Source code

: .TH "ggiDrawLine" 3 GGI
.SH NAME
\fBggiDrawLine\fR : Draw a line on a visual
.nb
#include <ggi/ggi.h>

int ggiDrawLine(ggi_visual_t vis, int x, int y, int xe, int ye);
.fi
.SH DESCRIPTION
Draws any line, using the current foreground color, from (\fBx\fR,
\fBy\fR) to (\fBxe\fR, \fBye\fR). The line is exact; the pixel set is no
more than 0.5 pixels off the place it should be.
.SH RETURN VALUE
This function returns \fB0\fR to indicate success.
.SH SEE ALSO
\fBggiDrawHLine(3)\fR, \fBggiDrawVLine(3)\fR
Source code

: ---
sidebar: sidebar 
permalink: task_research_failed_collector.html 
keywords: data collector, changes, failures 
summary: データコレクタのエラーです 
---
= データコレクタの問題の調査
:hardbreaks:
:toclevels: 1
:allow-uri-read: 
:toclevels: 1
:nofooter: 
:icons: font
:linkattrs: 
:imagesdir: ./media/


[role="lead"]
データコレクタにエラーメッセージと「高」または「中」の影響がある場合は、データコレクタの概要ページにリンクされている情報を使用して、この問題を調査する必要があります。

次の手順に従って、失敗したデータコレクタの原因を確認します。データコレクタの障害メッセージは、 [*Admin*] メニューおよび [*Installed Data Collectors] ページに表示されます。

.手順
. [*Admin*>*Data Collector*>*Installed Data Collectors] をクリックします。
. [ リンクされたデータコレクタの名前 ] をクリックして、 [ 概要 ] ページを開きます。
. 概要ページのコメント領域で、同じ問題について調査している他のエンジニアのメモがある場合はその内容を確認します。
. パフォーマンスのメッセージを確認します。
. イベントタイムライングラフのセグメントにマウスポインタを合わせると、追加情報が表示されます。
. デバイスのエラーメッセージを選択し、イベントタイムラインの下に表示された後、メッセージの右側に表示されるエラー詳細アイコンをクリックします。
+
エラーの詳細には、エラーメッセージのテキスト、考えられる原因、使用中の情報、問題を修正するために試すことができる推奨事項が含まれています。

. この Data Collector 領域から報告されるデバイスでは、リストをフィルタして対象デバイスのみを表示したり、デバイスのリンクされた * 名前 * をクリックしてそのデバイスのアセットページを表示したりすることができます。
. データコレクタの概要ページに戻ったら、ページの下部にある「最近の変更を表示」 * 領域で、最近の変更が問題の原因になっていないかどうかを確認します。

_What to work on_
Once more, write out the records above, exactly as they stand.

_Reply_
Source code

: .TH "ggiDrawLine" 3 GGI
.SH NAME
\fBggiDrawLine\fR : Draw a line on a visual
.nb
#include <ggi/ggi.h>

int ggiDrawLine(ggi_visual_t vis, int x, int y, int xe, int ye);
.fi
.SH DESCRIPTION
Draws any line, using the current foreground color, from (\fBx\fR,
\fBy\fR) to (\fBxe\fR, \fBye\fR). The line is exact; the pixel set is no
more than 0.5 pixels off the place it should be.
.SH RETURN VALUE
This function returns \fB0\fR to indicate success.
.SH SEE ALSO
\fBggiDrawHLine(3)\fR, \fBggiDrawVLine(3)\fR
Source code

: ---
sidebar: sidebar 
permalink: task_research_failed_collector.html 
keywords: data collector, changes, failures 
summary: データコレクタのエラーです 
---
= データコレクタの問題の調査
:hardbreaks:
:toclevels: 1
:allow-uri-read: 
:toclevels: 1
:nofooter: 
:icons: font
:linkattrs: 
:imagesdir: ./media/


[role="lead"]
データコレクタにエラーメッセージと「高」または「中」の影響がある場合は、データコレクタの概要ページにリンクされている情報を使用して、この問題を調査する必要があります。

次の手順に従って、失敗したデータコレクタの原因を確認します。データコレクタの障害メッセージは、 [*Admin*] メニューおよび [*Installed Data Collectors] ページに表示されます。

.手順
. [*Admin*>*Data Collector*>*Installed Data Collectors] をクリックします。
. [ リンクされたデータコレクタの名前 ] をクリックして、 [ 概要 ] ページを開きます。
. 概要ページのコメント領域で、同じ問題について調査している他のエンジニアのメモがある場合はその内容を確認します。
. パフォーマンスのメッセージを確認します。
. イベントタイムライングラフのセグメントにマウスポインタを合わせると、追加情報が表示されます。
. デバイスのエラーメッセージを選択し、イベントタイムラインの下に表示された後、メッセージの右側に表示されるエラー詳細アイコンをクリックします。
+
エラーの詳細には、エラーメッセージのテキスト、考えられる原因、使用中の情報、問題を修正するために試すことができる推奨事項が含まれています。

. この Data Collector 領域から報告されるデバイスでは、リストをフィルタして対象デバイスのみを表示したり、デバイスのリンクされた * 名前 * をクリックしてそのデバイスのアセットページを表示したりすることができます。
. データコレクタの概要ページに戻ったら、ページの下部にある「最近の変更を表示」 * 領域で、最近の変更が問題の原因になっていないかどうかを確認します。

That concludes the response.